### THE TASK
Decide whether each statement below agrees with the court opinion that follows. Answer yes or no for each, and quote the deciding words of the opinion.
(a) The court limited the contestant's testimony to matters not affecting his wife's character.
(b) The contestant's wife was still living when he testified.
(c) The agreement about the real estate was made between the contestant and his wife when they were alone.
DOCUMENT SEGMENT: Begin
Court Opinion

ID: 6583797
Source: CourtListenerOpinion
Date Created: 2022-07-20 19:40:40.6301+00
Date Added: 2024-06-11T15:57:23.412655
License: Public Domain

The opinion of the court was delivered by
ROWELL, J.
The fact that the contestant is a legatee under the will does not render- him incompetent as a witness. The ground and reason for this holding will be found fully set forth in the Foster will case, ante 233 and therefore they will not be-stated here.
The court properly limited the contestant’s testimony to n on-confidential matters and to matters not affecting his wife’s character. That is the rule early adopted in this State, and uniformly adhered to in practice. Smith v. Potter, 27 Vt. 304. And it makes no difference that had his wife been living the contestant could not have been a witness against her; for then he would have been incompetent on the ground of public policy; but *315now, the marital relation haying been dissolved by the death of his wife, that policy no longer renders him incompetent, only to the extent indicated by the rule stated. Edgell v. Bennett, 1 Vt. 534
Nor did the contestant transcend the limit prescribed, by testifying to an agreement or understanding between him and his wife relative to their respective interests in the real estate devised by her will. That was not a matter in which she treated with him in marital confidence when they were alone, but was purely a business transaction, had and done between them in the presence of witnesses, evidently called as such, which precludes the idea of marital confidence.
DOCUMENT SEGMENT: End
INFORMATION: Begin
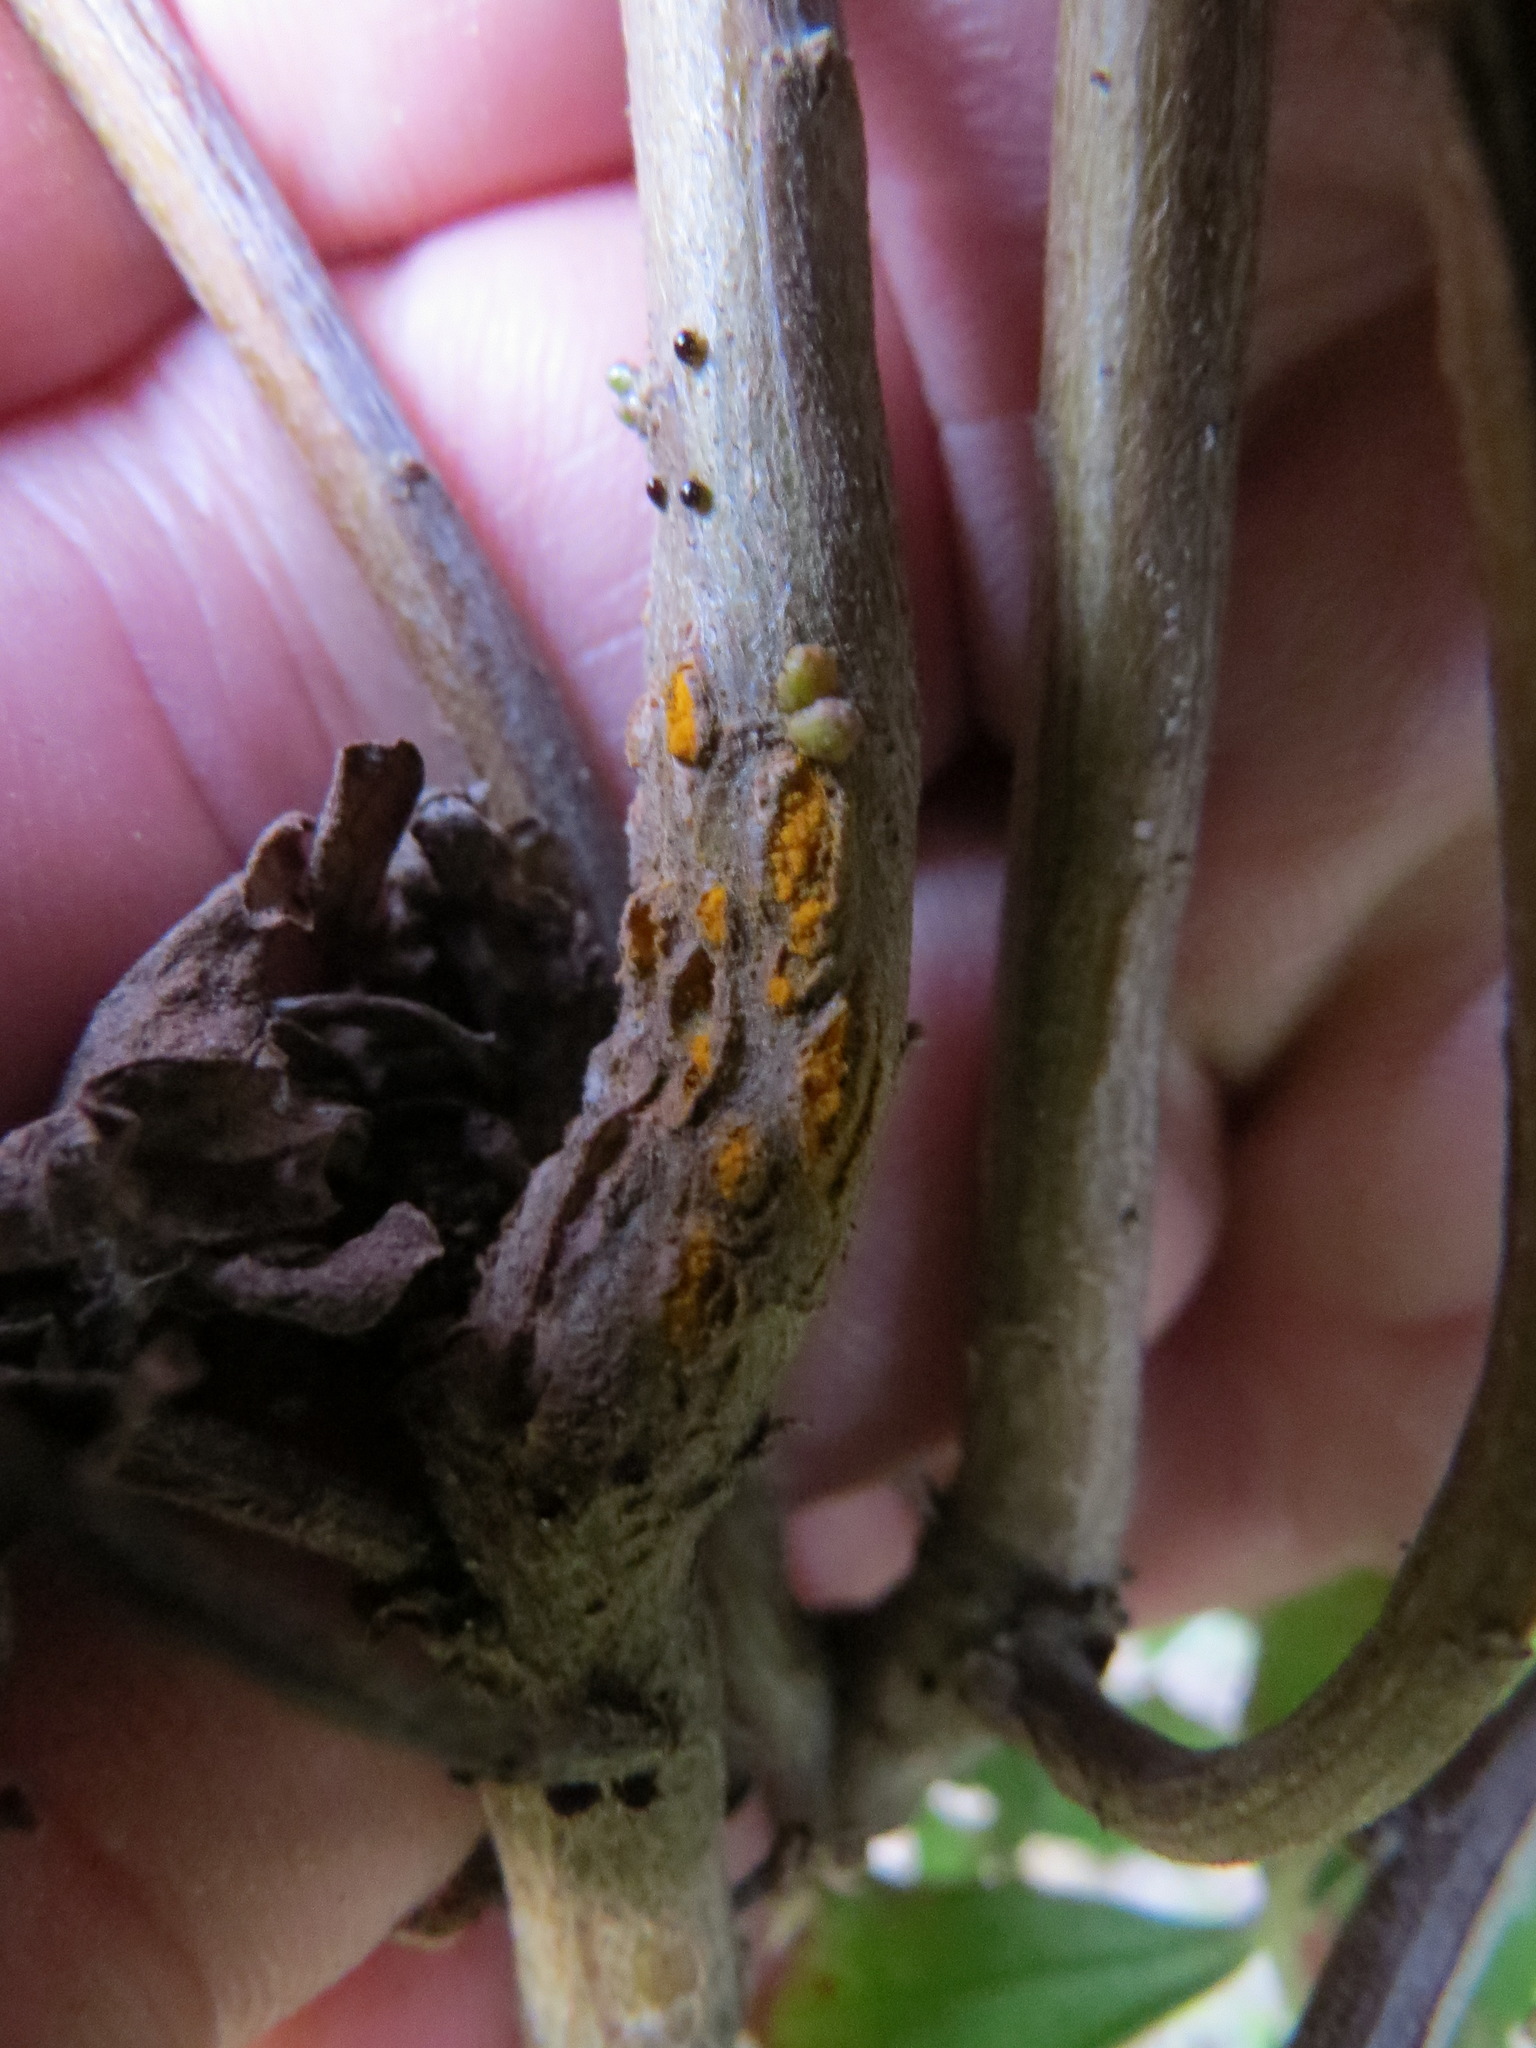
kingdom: Fungi
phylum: Basidiomycota
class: Pucciniomycetes
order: Pucciniales
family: Pucciniaceae
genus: Eriosporangium
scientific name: Eriosporangium evadens
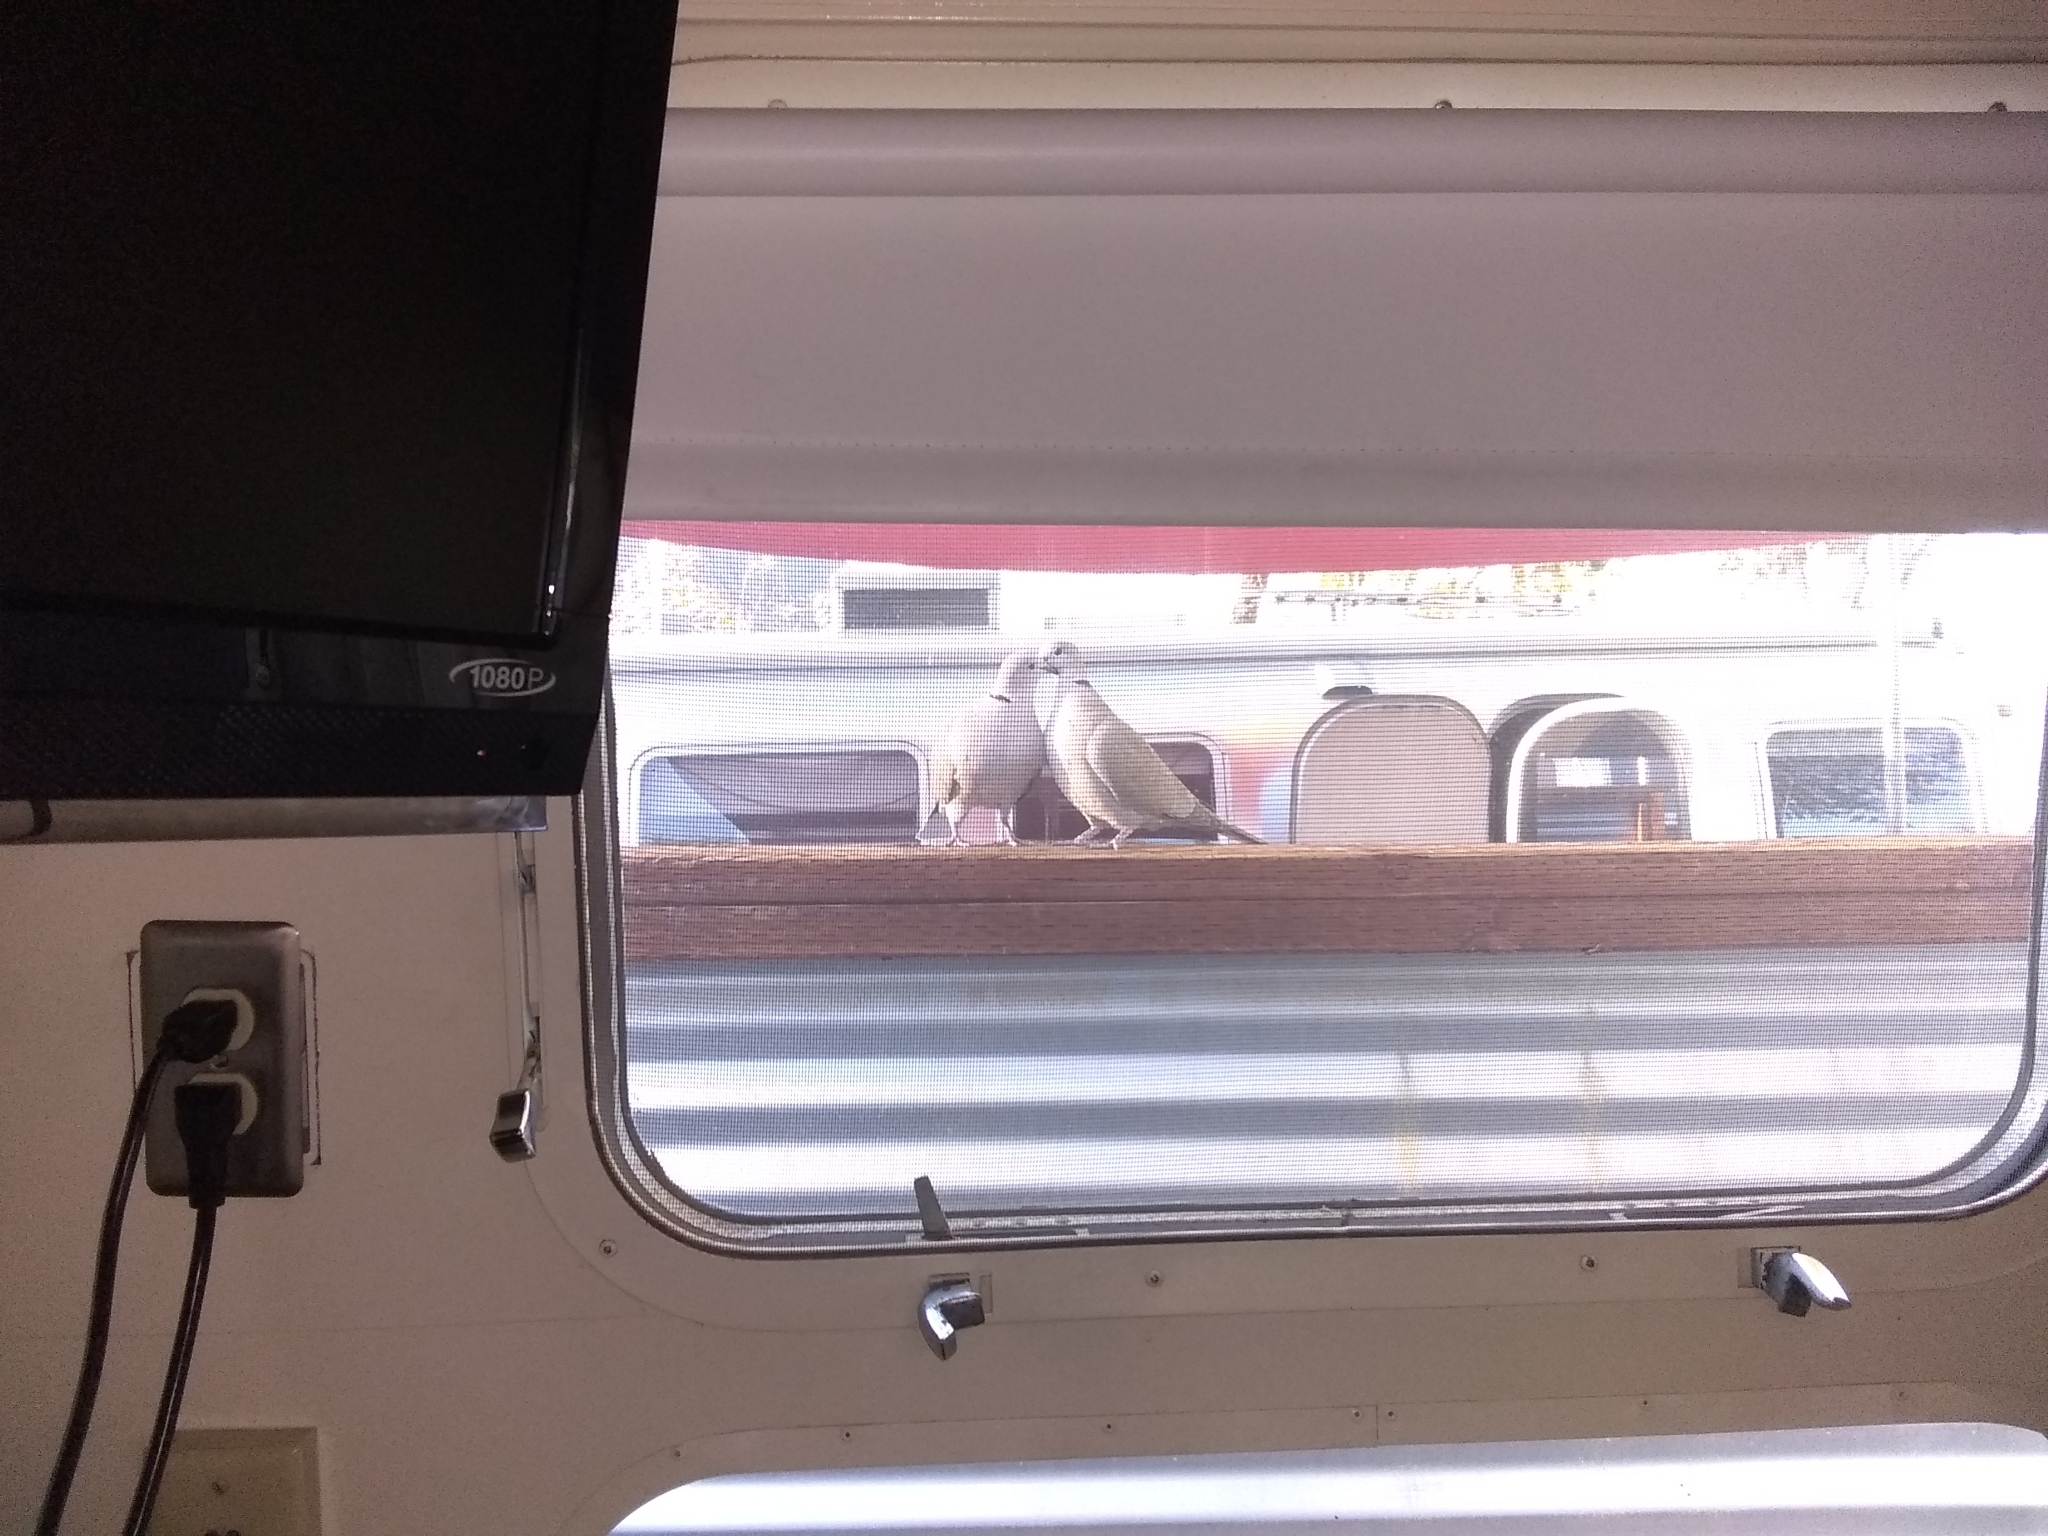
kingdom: Animalia
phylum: Chordata
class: Aves
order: Columbiformes
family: Columbidae
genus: Streptopelia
INFORMATION: End
### TASK SOLUTION
(a) Yes: "and to matters not affecting his wife’s character"
(b) No: "dissolved by the death of his wife"
(c) No: "had and done between them in the presence of witnesses"